Piperlime
- Company type: Subsidiary
- Industry: Retail
- Founded: 2006
- Defunct: 2015
- Headquarters: San Francisco, California
- Products: Shoes
- Parent: Gap Inc.
- Website: www.piperlime.com

= Piperlime =

Former online retail company

Piperlime was an online retail company based in San Francisco, California. Founded in 2006 as a spin-off by Gap Inc., Piperlime offered a selection of footwear and handbags for women, men and children. Beginning in fall 2009, the company sold women's clothing and, later, men's clothing, with the men's business retiring in August 2014.

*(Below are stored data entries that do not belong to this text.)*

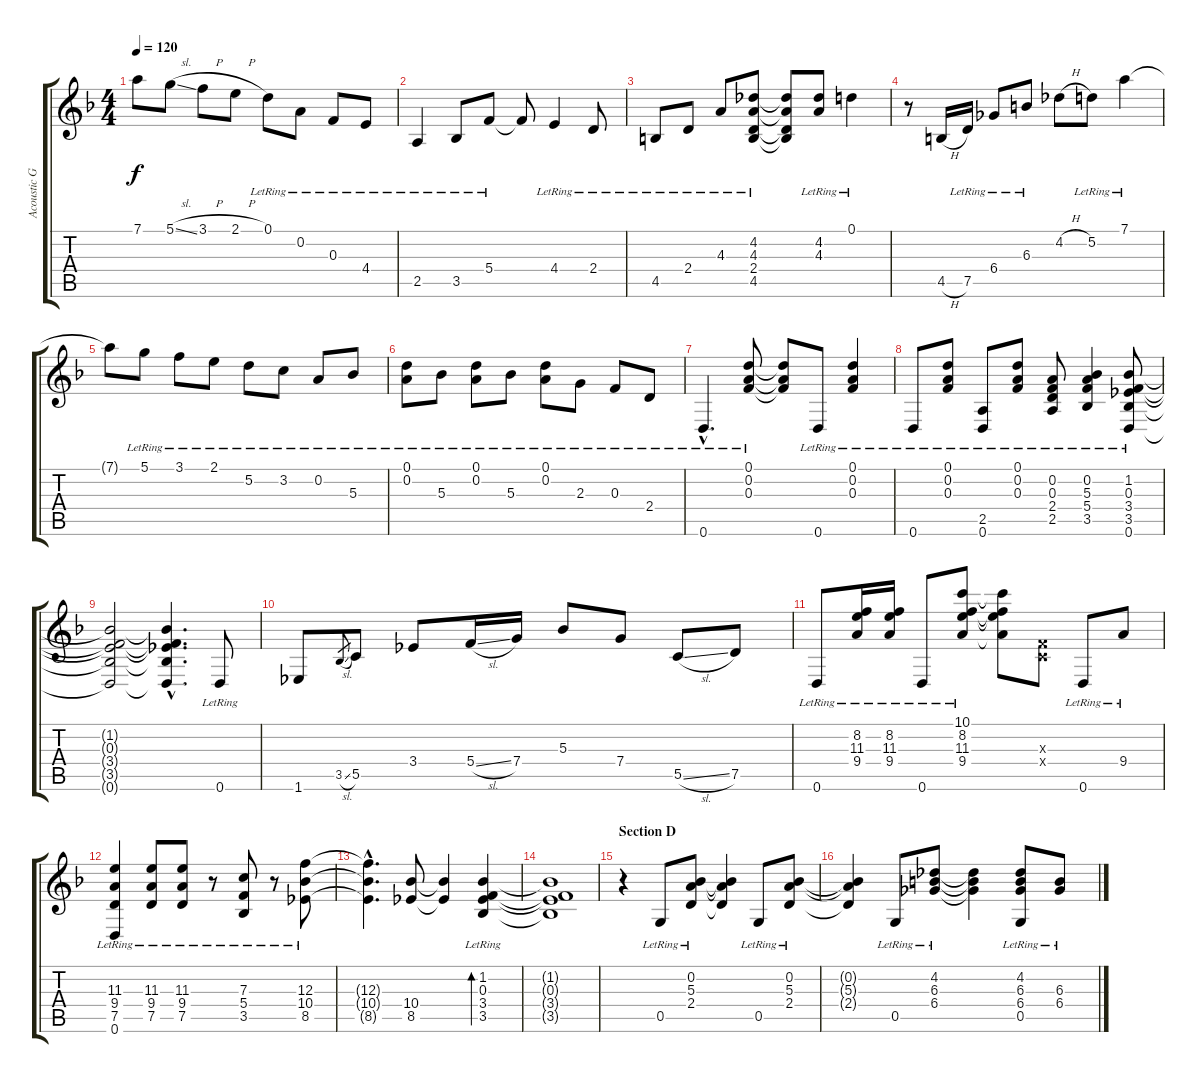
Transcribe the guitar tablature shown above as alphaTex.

\track ("Acoustic Guitar 1 (Full Step Down)" "Acoustic G") {instrument acousticguitarnylon}
\staff {score tabs}
\tuning (D4 A3 F3 C3 G2 D2) {hide}
\ts (4 4)
\tempo 120
\clef g2
\ks f
7.1{t}.8{dy f} 5.1{sl}.8 3.1{h}.8 2.1{h}.8 0.1{lr}.8 0.2{lr}.8 0.3{lr}.8 4.4{lr}.8 |
2.5{lr}.4 3.5{lr}.8 5.4{lr}.8 5.4{t}.8 4.4{lr}.4 2.4{lr}.8 |
4.5{lr}.8 2.4{lr}.8 4.3{lr}.8 (4.2{lr} 4.3{lr} 2.4{lr} 4.5{lr}).8 (4.2{t} 4.3{t} 2.4{t} 4.5{t}).8 (4.2{lr} 4.3{lr}).8 0.1{lr}.4 |
r.8 4.5{h}.16 7.5{lr}.16 6.4{lr}.8 6.3{lr}.8 4.2{h}.8 5.2{lr}.8 7.1{lr}.4 |
7.1{t}.8 5.1{lr}.8 3.1{lr}.8 2.1{lr}.8 5.2{lr}.8 3.2{lr}.8 0.2{lr}.8 5.3{lr}.8 |
(0.1{lr} 0.2{lr}).8 5.3{lr}.8 (0.1{lr} 0.2{lr}).8 5.3{lr}.8 (0.1{lr} 0.2{lr}).8 2.3{lr}.8 0.3{lr}.8 2.4{lr}.8 |
0.6{hac lr}.4{d} (0.1{lr} 0.2{lr} 0.3{lr}).8 (0.1{t} 0.2{t} 0.3{t}).8 0.6{lr}.8 (0.1{lr} 0.2{lr} 0.3{lr}).4 |
0.6{lr}.8 (0.1{lr} 0.2{lr} 0.3{lr}).8 (2.5{lr} 0.6{lr}).8 (0.1{lr} 0.2{lr} 0.3{lr}).8 (0.2{lr} 0.3{lr} 2.4{lr} 2.5{lr}).8 (0.2{lr} 5.3{lr} 5.4{lr} 3.5{lr}).4 (1.2{lr} 0.3{lr} 3.4{lr} 3.5{lr} 0.6{lr}).8 |
(1.2{t} 0.3{t} 3.4{t} 3.5{t} 0.6{t}).2 (1.2{hac t} 0.3{hac t} 3.4{hac t} 3.5{hac t} 0.6{hac t}).4{d} 0.6{lr}.8 |
1.6.8 3.5{sl}.8{gr} 5.5.8 3.4.8 5.4{sl}.16 7.4.16 5.3.8 7.4.8 5.5{sl}.8 7.5.8 |
0.6{lr}.8 (8.2{lr} 11.3{lr} 9.4{lr}).16 (8.2{lr} 11.3{lr} 9.4{lr}).16 0.6{lr}.8 (10.1{lr} 8.2{lr} 11.3{lr} 9.4{lr}).8 (10.1{t} 8.2{t} 11.3{t} 9.4{t}).8 (0.3{x} 0.4{x}).8 0.6{lr}.8 9.4{lr}.8 |
(11.3{lr} 9.4{lr} 7.5{lr} 0.6{lr}).4 (11.3{lr} 9.4{lr} 7.5{lr}).8 (11.3{lr} 9.4{lr} 7.5{lr}).8 r.8 (7.3{lr} 5.4{lr} 3.5{lr}).8 r.8 (12.3{lr} 10.4{lr} 8.5{lr}).8 |
(12.3{hac t} 10.4{hac t} 8.5{hac t}).4{d} (10.4 8.5).8 (10.4{t} 8.5{t}).4 (1.2{lr} 0.3{lr} 3.4{lr} 3.5{lr}).4{bd 120} |
(1.2{t} 0.3{t} 3.4{t} 3.5{t}).1 |
\section ("" "Section D")
r.4 0.5{lr}.8 (0.2{lr} 5.3{lr} 2.4{lr}).8 (0.2{t} 5.3{t} 2.4{t}).4 0.5{lr}.8 (0.2{lr} 5.3{lr} 2.4{lr}).8 |
(0.2{t} 5.3{t} 2.4{t}).4 0.5{lr}.8 (4.2{lr} 6.3{lr} 6.4{lr}).8 (4.2{t} 6.3{t} 6.4{t}).4 (4.2{lr} 6.3{lr} 6.4{lr} 0.5{lr}).8 (6.3{lr} 6.4{lr}).8
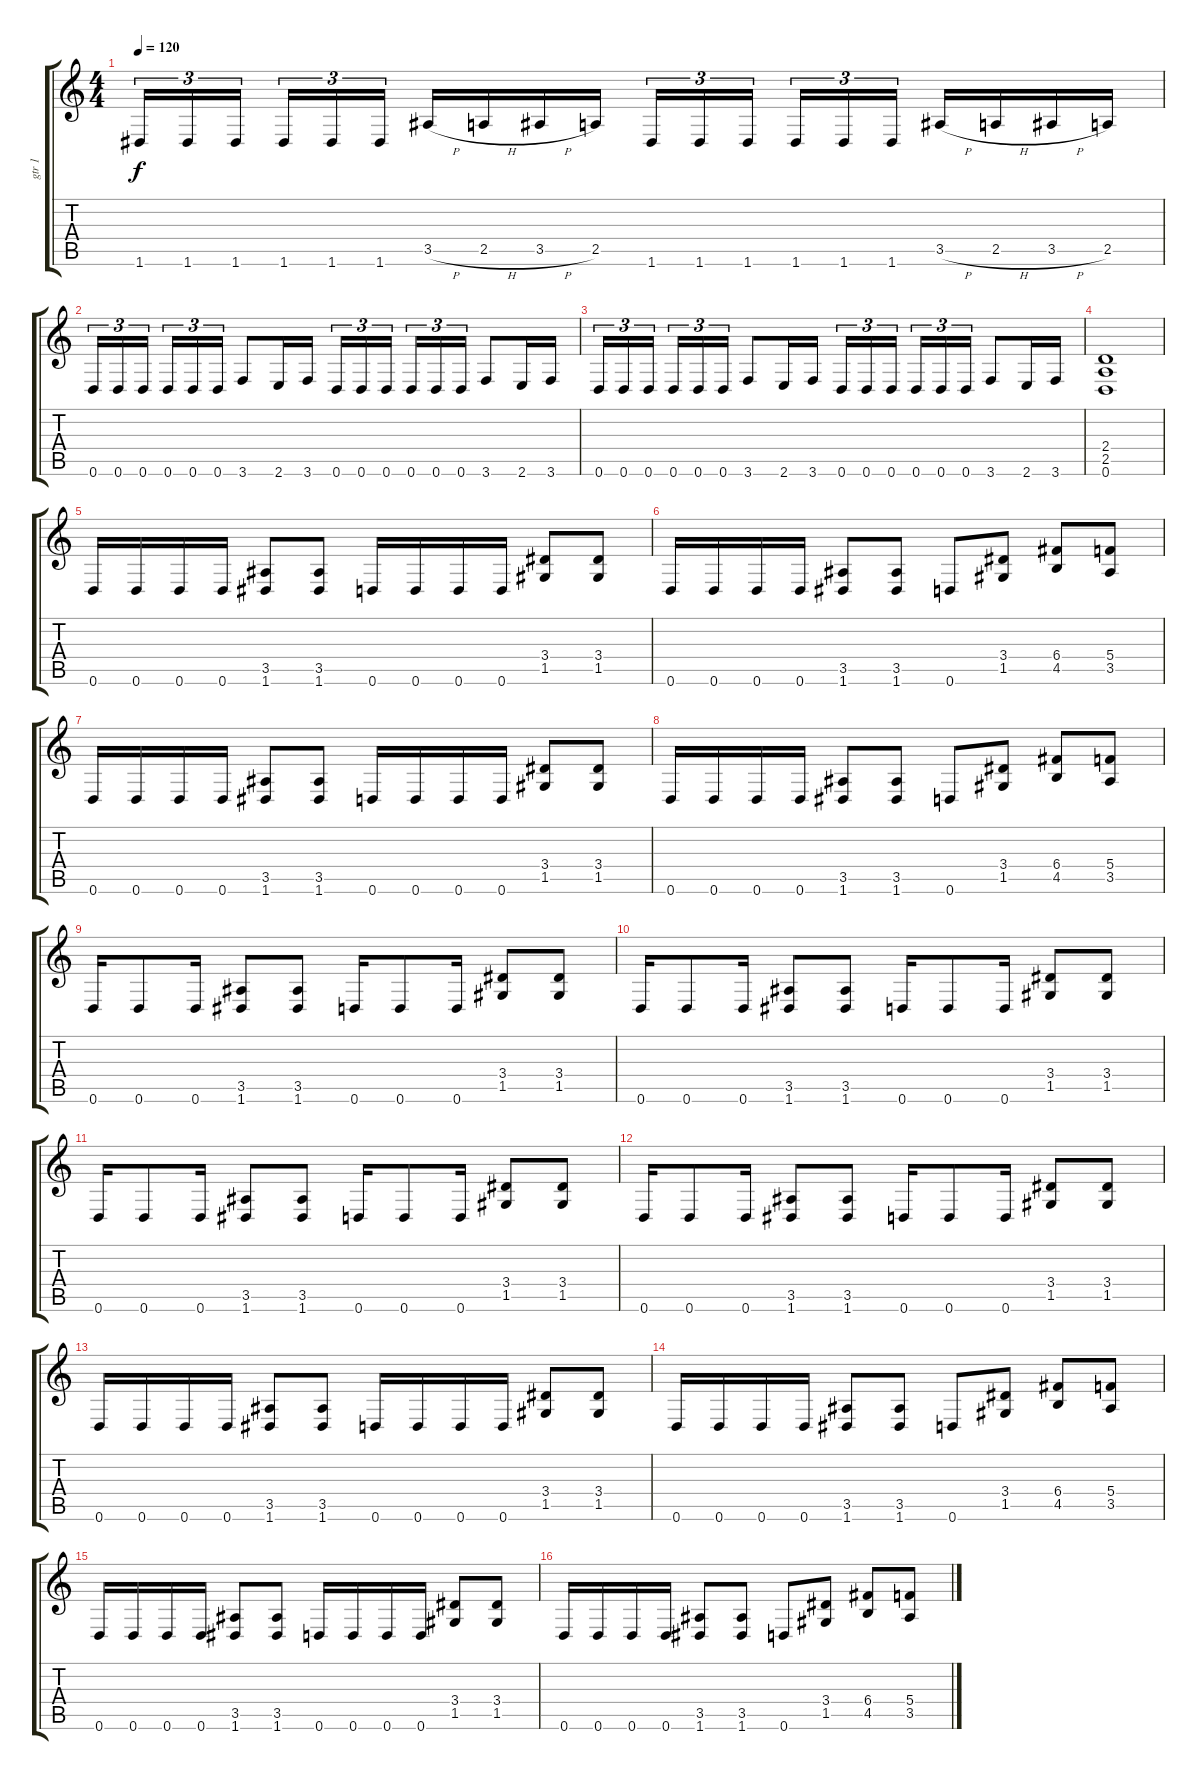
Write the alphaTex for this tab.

\track ("gtr 1" "gtr 1") {instrument distortionguitar}
\staff {score tabs}
\tuning (D4 A3 F3 C3 G2 D2) {hide}
\ts (4 4)
\tempo 120
\clef g2
\ks c
1.6.16{tu (3 2) dy f} 1.6.16{tu (3 2)} 1.6.16{tu (3 2)} 1.6.16{tu (3 2)} 1.6.16{tu (3 2)} 1.6.16{tu (3 2)} 3.5{h}.16 2.5{h}.16 3.5{h}.16 2.5.16 1.6.16{tu (3 2)} 1.6.16{tu (3 2)} 1.6.16{tu (3 2)} 1.6.16{tu (3 2)} 1.6.16{tu (3 2)} 1.6.16{tu (3 2)} 3.5{h}.16 2.5{h}.16 3.5{h}.16 2.5.16 |
0.6.16{tu (3 2)} 0.6.16{tu (3 2)} 0.6.16{tu (3 2)} 0.6.16{tu (3 2)} 0.6.16{tu (3 2)} 0.6.16{tu (3 2)} 3.6.8 2.6.16 3.6.16 0.6.16{tu (3 2)} 0.6.16{tu (3 2)} 0.6.16{tu (3 2)} 0.6.16{tu (3 2)} 0.6.16{tu (3 2)} 0.6.16{tu (3 2)} 3.6.8 2.6.16 3.6.16 |
0.6.16{tu (3 2)} 0.6.16{tu (3 2)} 0.6.16{tu (3 2)} 0.6.16{tu (3 2)} 0.6.16{tu (3 2)} 0.6.16{tu (3 2)} 3.6.8 2.6.16 3.6.16 0.6.16{tu (3 2)} 0.6.16{tu (3 2)} 0.6.16{tu (3 2)} 0.6.16{tu (3 2)} 0.6.16{tu (3 2)} 0.6.16{tu (3 2)} 3.6.8 2.6.16 3.6.16 |
(2.4 2.5 0.6).1 |
0.6.16 0.6.16 0.6.16 0.6.16 (3.5 1.6).8 (3.5 1.6).8 0.6.16 0.6.16 0.6.16 0.6.16 (3.4 1.5).8 (3.4 1.5).8 |
0.6.16 0.6.16 0.6.16 0.6.16 (3.5 1.6).8 (3.5 1.6).8 0.6.8 (3.4 1.5).8 (6.4 4.5).8 (5.4 3.5).8 |
0.6.16 0.6.16 0.6.16 0.6.16 (3.5 1.6).8 (3.5 1.6).8 0.6.16 0.6.16 0.6.16 0.6.16 (3.4 1.5).8 (3.4 1.5).8 |
0.6.16 0.6.16 0.6.16 0.6.16 (3.5 1.6).8 (3.5 1.6).8 0.6.8 (3.4 1.5).8 (6.4 4.5).8 (5.4 3.5).8 |
0.6.16 0.6.8 0.6.16 (3.5 1.6).8 (3.5 1.6).8 0.6.16 0.6.8 0.6.16 (3.4 1.5).8 (3.4 1.5).8 |
0.6.16 0.6.8 0.6.16 (3.5 1.6).8 (3.5 1.6).8 0.6.16 0.6.8 0.6.16 (3.4 1.5).8 (3.4 1.5).8 |
0.6.16 0.6.8 0.6.16 (3.5 1.6).8 (3.5 1.6).8 0.6.16 0.6.8 0.6.16 (3.4 1.5).8 (3.4 1.5).8 |
0.6.16 0.6.8 0.6.16 (3.5 1.6).8 (3.5 1.6).8 0.6.16 0.6.8 0.6.16 (3.4 1.5).8 (3.4 1.5).8 |
0.6.16 0.6.16 0.6.16 0.6.16 (3.5 1.6).8 (3.5 1.6).8 0.6.16 0.6.16 0.6.16 0.6.16 (3.4 1.5).8 (3.4 1.5).8 |
0.6.16 0.6.16 0.6.16 0.6.16 (3.5 1.6).8 (3.5 1.6).8 0.6.8 (3.4 1.5).8 (6.4 4.5).8 (5.4 3.5).8 |
0.6.16 0.6.16 0.6.16 0.6.16 (3.5 1.6).8 (3.5 1.6).8 0.6.16 0.6.16 0.6.16 0.6.16 (3.4 1.5).8 (3.4 1.5).8 |
0.6.16 0.6.16 0.6.16 0.6.16 (3.5 1.6).8 (3.5 1.6).8 0.6.8 (3.4 1.5).8 (6.4 4.5).8 (5.4 3.5).8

On January 23, 2015, Gap Inc. announced its decision to close Piperlime by the end of April 2015, in order to focus resources on its core brands. Piperlime was Gap's smallest brand, with annual revenue below $100 million, which was less than one percent of Gap's total revenue.

==History==
Initially launched with more than 100 well-known brands, Piperlime stocked over 250 footwear brands, including women's salon and designer brands like Alberto Fermani, Hollywould, Giuseppe Zanotti, Belle by Sigerson Morrison, Frye, Donald J Pliner, Kenneth Cole, Nine West, Crocs, Converse and Steve Madden.

Since launching its handbag division in spring 2008, Piperlime stocked over 30 handbag brands including Marc by Marc Jacobs, Chloe, Botkier, Kooba, Foley + Corinna, Beirn, Orla Kiely and Linea Pelle.

Piperlime had ongoing partnerships with celebrity stylists, who recommended their favorite seasonal products online as "Fashion Editors". Stylists included Rachel Zoe, Rachel Bilson and Olivia Palermo.

The company partnered with the creators of the reality show Project Runway for seasons eight and nine. In addition to sponsoring the fashion show's "accessories wall," the retailer provided one of the major prizes for the winner of the show's eighth season (the opportunity for the winner to design a collection to be sold exclusively by Piperlime).

The first Piperlime retail store opened in SoHo, New York City, on September 6, 2012, and closed April 2015.